Material for the task:
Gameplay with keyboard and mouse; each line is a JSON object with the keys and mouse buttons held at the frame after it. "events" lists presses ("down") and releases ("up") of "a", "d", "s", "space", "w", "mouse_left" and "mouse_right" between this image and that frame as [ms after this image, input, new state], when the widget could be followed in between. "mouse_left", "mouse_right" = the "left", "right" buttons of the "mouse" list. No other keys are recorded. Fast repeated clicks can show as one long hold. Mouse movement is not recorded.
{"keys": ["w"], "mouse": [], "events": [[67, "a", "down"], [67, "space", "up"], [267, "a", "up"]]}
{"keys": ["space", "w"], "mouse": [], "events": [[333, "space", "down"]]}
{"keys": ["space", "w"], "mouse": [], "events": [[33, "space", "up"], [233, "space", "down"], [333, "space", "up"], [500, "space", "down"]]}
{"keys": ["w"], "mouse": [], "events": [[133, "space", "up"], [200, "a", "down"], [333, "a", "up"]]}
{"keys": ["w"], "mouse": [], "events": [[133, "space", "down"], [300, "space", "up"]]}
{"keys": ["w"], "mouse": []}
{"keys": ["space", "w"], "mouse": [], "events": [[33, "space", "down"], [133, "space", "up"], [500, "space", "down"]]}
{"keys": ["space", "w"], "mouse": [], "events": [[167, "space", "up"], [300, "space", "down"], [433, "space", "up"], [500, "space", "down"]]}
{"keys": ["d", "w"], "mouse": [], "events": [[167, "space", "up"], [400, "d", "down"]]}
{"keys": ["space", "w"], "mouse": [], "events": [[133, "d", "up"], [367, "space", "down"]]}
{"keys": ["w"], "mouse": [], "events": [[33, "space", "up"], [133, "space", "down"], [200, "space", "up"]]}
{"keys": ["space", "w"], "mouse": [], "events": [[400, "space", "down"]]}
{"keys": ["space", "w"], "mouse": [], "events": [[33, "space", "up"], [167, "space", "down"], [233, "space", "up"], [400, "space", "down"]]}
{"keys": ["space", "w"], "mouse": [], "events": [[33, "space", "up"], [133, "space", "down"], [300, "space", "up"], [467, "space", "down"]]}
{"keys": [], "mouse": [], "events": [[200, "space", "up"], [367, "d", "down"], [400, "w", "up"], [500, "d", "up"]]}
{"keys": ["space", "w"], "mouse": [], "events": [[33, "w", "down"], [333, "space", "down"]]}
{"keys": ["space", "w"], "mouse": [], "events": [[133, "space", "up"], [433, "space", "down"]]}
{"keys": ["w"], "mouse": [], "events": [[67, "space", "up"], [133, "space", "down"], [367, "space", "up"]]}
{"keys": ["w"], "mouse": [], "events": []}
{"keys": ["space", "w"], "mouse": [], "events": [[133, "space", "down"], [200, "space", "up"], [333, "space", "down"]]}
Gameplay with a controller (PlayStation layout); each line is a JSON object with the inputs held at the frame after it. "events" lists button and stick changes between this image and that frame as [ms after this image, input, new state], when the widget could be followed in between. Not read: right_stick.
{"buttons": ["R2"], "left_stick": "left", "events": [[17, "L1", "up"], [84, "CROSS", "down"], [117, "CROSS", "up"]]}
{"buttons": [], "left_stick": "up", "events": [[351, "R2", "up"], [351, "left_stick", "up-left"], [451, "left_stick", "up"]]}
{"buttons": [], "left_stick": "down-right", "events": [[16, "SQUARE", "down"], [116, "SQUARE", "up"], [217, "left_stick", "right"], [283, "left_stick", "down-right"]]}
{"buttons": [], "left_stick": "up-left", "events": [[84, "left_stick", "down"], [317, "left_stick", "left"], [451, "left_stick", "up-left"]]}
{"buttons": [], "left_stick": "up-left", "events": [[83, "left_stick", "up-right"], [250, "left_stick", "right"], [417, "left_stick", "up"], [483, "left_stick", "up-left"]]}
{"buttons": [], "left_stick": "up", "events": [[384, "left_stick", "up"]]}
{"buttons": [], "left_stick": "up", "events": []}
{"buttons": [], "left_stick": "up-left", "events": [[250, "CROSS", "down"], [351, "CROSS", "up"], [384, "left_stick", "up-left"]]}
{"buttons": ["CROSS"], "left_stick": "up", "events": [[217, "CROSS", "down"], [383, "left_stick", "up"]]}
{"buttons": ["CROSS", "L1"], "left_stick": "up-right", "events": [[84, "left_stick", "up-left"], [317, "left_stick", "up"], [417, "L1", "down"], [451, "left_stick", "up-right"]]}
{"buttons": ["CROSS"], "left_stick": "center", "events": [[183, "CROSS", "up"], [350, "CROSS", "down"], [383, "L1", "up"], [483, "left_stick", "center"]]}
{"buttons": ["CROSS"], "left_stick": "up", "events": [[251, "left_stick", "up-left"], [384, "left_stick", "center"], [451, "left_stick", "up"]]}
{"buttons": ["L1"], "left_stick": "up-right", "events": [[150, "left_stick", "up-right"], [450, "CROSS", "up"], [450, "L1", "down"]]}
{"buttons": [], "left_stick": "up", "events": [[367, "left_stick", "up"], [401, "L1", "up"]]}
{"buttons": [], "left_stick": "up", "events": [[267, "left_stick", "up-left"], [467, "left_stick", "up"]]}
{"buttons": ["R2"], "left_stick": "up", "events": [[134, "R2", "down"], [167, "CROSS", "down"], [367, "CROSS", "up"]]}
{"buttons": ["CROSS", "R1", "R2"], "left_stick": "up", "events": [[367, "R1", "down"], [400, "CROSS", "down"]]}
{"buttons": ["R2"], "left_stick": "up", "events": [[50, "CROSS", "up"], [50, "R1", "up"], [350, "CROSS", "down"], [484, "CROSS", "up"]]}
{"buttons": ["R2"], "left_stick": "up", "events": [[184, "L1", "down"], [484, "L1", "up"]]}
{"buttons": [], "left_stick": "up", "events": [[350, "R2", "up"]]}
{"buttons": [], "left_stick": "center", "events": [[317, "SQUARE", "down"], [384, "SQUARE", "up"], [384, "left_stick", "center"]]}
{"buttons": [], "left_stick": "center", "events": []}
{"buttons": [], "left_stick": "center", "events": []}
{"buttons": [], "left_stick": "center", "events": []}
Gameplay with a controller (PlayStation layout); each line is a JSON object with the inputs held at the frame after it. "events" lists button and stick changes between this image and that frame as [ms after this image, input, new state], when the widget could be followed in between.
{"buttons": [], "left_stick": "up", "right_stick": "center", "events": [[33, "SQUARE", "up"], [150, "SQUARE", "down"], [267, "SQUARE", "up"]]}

What is expected:
Lines with the string "inputs": pick each one out of the material and return it.

Problem solution:
Gameplay with a controller (PlayStation layout); each line is a JSON object with the inputs held at the frame after it. "events" lists button and stick changes between this image and that frame as [ms after this image, input, new state], when the widget could be followed in between. Not read: right_stick.
Gameplay with a controller (PlayStation layout); each line is a JSON object with the inputs held at the frame after it. "events" lists button and stick changes between this image and that frame as [ms after this image, input, new state], when the widget could be followed in between.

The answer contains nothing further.